— Supplied text —
☆ ☆ ☆ ☆

Gertrude Stein put it this way:

And so I am an American
and I have lived half my life in Paris,
not the half that made me but the half
in which I made what I made
.

The chance to make whatever you choose of your life – that's the promise Paris offered to Gertrude Stein and other women. This was a city in which a woman might define herself, and be accepted by society at her own definition. It's a captivating idea – that you can transcend your past, your genealogy, your childhood experiences, or even the heavy weight of your own culture.

But it took me some years to understand the special and feminine allure of Paris.

The first time I came to this city I was a junior Australian diplomat on my way to a first posting in Belgrade. It was winter, and even though I marched briskly along the boulevards, my body seemed to be freezing upwards from my feet. Far from being the tenderly romantic city of fame, Paris was even colder than I felt. Those neutral walls seemed indifferent to the eager tourist. They weren't elaborately worked like New York skyscrapers, inviting you to tilt back your neck and admire. Nor were they low enough to encourage a little discreet peeking. I trudged for bland miles past those damned Parisian walls, designed, it seemed, for one purpose only – to keep the uninvited (me) out.

I was staying with colleagues in the Australian Embassy residence in the 15th
arrondissement
, a modernist building designed like a military bunker complete with slit windows. Not only did these low-slung windows eliminate all traces of sunshine from the apartment, they formed, a resident said sourly, perfect machine gun nests if ever we wanted to target the enemy buildings on the Right Bank.

☆ ☆ ☆ ☆

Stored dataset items
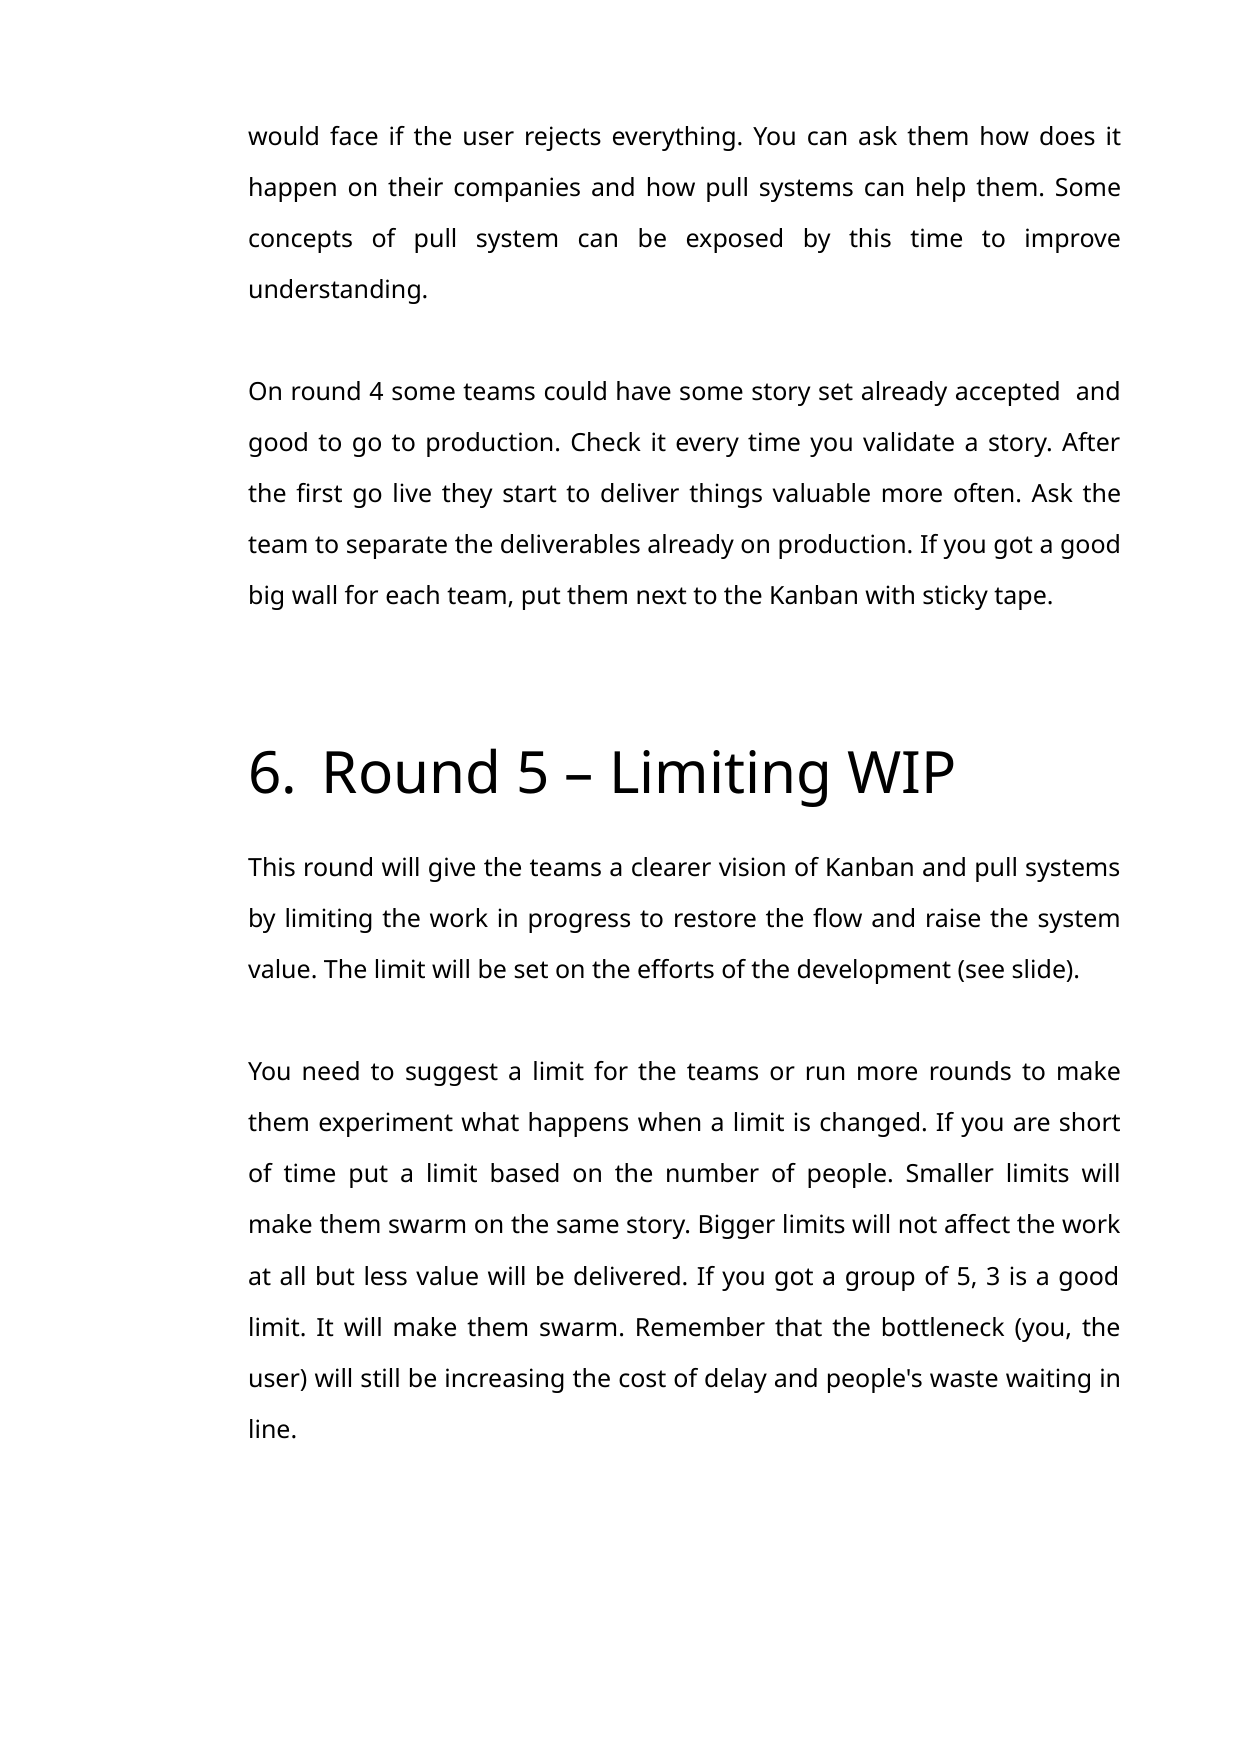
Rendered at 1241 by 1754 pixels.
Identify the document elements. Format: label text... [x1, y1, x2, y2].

text On round 4 some teams could have some story set already accepted and good to go to production. Check it every time you validate a story. After the first go live they start to deliver things valuable more often. Ask the team to separate the deliverables already on production. If you got a good big wall for each team, put them next to the Kanban with sticky tape. [248, 373, 1122, 612]
text This round will give the teams a clearer vision of Kanban and pull systems by limiting the work in progress to restore the flow and raise the system value. The limit will be set on the efforts of the development (see slide). [248, 850, 1122, 986]
text would face if the user rejects everything. You can ask them how does it happen on their companies and how pull systems can help them. Some concepts of pull system can be exposed by this time to improve understanding. [248, 118, 1122, 305]
text You need to suggest a limit for the teams or run more rounds to make them experiment what happens when a limit is changed. If you are short of time put a limit based on the number of people. Smaller limits will make them swarm on the same story. Bigger limits will not affect the work at all but less value will be delivered. If you got a group of 5, 3 is a good limit. It will make them swarm. Remember that the bottleneck (you, the user) will still be increasing the cost of delay and people's waste waiting in line. [248, 1054, 1122, 1445]
list Round 5 – Limiting WIP [248, 731, 1122, 810]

☆ ☆ ☆ ☆

— Exercise A —
Reproduce, word for word, everything in the passage about Paris from "The first time" down to "uninvited (me) out.".
— Exercise B —
Pick up the passage about Paris after its final sentence and write the part that follows.
The material above has no role here.

— Final result A —
The first time I came to this city I was a junior Australian diplomat on my way to a first posting in Belgrade. It was winter, and even though I marched briskly along the boulevards, my body seemed to be freezing upwards from my feet. Far from being the tenderly romantic city of fame, Paris was even colder than I felt. Those neutral walls seemed indifferent to the eager tourist. They weren't elaborately worked like New York skyscrapers, inviting you to tilt back your neck and admire. Nor were they low enough to encourage a little discreet peeking. I trudged for bland miles past those damned Parisian walls, designed, it seemed, for one purpose only – to keep the uninvited (me) out.

— Final result B —
Of course, I visited the famous tourist spots. Impressive though they were, they didn't appeal. New Year's Eve under the Eiffel Tower was metallically cold, made worse by loud youngsters popping firecrackers. The Louvre seemed far too big and too intimidating for me to absorb.
Even Mona Lisa's smile seemed more like an anxious smirk directed at the flashbulbs of Japanese tourists.

But there were compensating pleasures. There was a bistro on the Left Bank with its blackboard menu and white cloths and bustling Sunday lunch. There was Angelina's on rue de Rivoli with its faded murals and elegant, tiny old ladies. The hot chocolate was so soupy and the Mont Blanc so chestnutty-sweet it nearly made winter worth-while. There was a visit to Australian friends living in a furnished apartment. I was struck by the dilapidated elegance of the creaking lift and the threadbare tapestry chairs and the big-nosed nineteenth-century ancestors staring disapprovingly at me from faded gilt frames. This worn-out grandeur was amusing, and appealing. Even so, I didn't feel that I had connected with Paris: I didn't, somehow, get it.

Which was curious in a way, because I had studied French at school and university. I should have felt more at home than I did. On the other hand, whatever I learned, it left me supremely unfit to appreciate Paris.

I remember a sun-filled classroom of schoolgirls led by Sister Jude, a tiny Catholic nun dressed in the old-style habit with long black veil and tiny black lace-up shoes peeping out from under her long robe. She was, intermittently, teaching us the French language, but more often became carried away by her enthusiasm for French culture. Or at least, one aspect of it. ‘Just think, girls,' she would murmur, her smooth face shining, ‘just think of the French and their love of God.' Inward groans all round.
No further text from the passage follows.